Arthur Stuart (Christian Bale) is a journalist who’s tasked with writing an article about Brian Slade (Jonathan Rhys Meyers), a glam-rocker who disappeared from the public eye ten years earlier. The main story arc tracks Slade’s rise, his search for his own voice and stage persona, and his search for sexual identity. We also follow the ups and downs of rocker Curt Wild (Ewan McGregor) as he flows in and out of Slade’s world.
The scenes with Slade and Wild are interesting and well-done, but Stuart made the film human. His time on screen is minimal, but watching him struggling to find himself in Slade’s reflection are the most powerful takeaway images. The film moves back and forth between past and present, and focuses on different characters and perspectives in each, and keeps its sensation of dreaminess high throughout.
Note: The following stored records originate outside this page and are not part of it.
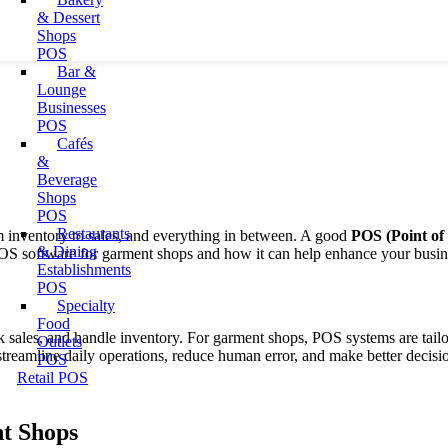
& Dessert
Shops
POS
Bar &
Lounge
Businesses
POS
Cafés
&
Beverage
Shops
POS
Restaurants
 inventory to sales, and everything in between.
A good
POS (Point of 
& Dining
of POS software for garment shops and how it can help enhance your busin
Establishments
POS
Specialty
Food
ck sales, and handle inventory. For garment shops, POS systems are tai
Outlets
eamline daily operations, reduce human error, and make better decisio
POS
Retail POS
t Shops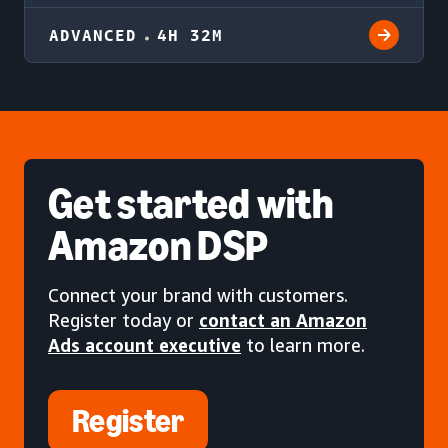
ADVANCED
4H 32M
Get started
with
Amazon DSP
Connect your brand with customers.
Register today or
contact an Amazon
Ads account executive
to learn more.
Register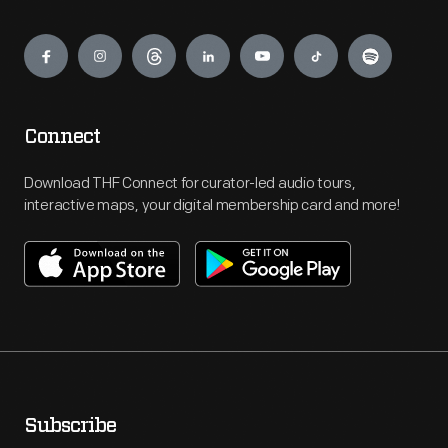
Engage
Connect
Download THF Connect for curator-led audio tours,
interactive maps, your digital membership card and more!
Subscribe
The 70’s may have given us punk, and rebellion and hard-rockin’ women, but the music business was still the realm of the sleazy music producers, and bands were sometimes fabricated for the sole purpose of selling records. Kim Fowley (Michael Shannon) meets a young Joan Jett (Kristen Stewart) outside a club, likes her idea of creating an all-female band, and recruits 15 year old Cherie Currie (Dakota Fanning) to sing the sexually charged lyrics that Fowley comes up with at the band’s first rehearsal. Fowley sees the financial upside in exploiting the “real live jailbait” he’s found in Currie.
That’s not to diminish the talent and genuine rawness of the band – Fowley himself acknowledges it when he describes their sound to a colleague over the phone as “the sound of hormones raging!” Even though they were brought together solely to make and sell a product (their own sexual power), they still rocked pretty hard. Unfortunately, we don’t see nearly enough of Joan Jett. We’re teased with a bit of her life before joining the band, and we want to know more about her story too, but for most of the rest of the film she’s simply another element of the Cherie Currie narrative. The rest of the band members exist almost exclusively at the back of the stage, literally and figuratively. Even the “where are they now” text at the end of the movie speaks only of Cherie, Joan and Kim.
This movie would be more appropriately titled something like “The Rise and Fall of Cherie Currie.” I wish there had been more to learn more about the rest of the Runaways.
One of the challenges faced by a biopic is holding our interest when we know what’s going to happen to the lead character by the end of the movie. There needs to be enough substance (no pun intended) for us to want to keep watching, and to develop an emotional attachment to that character. Joy Division came together in late-1970’s Manchester, England, with an attitude and outlook that reflected the world they lived in. The black and white film fits perfectly – theirs isn’t a world of vibrant color.
Ian Curtis had a relatively short tenure as the lead singer of Joy Division, but his (and the band’s) influence can’t be overstated. Though they didn’t even make it halfway through 1980 before disbanding, it’s probably safe to say that they’re one of the most important band of the 1980’s (with a continuing influence even today). Control is a great movie.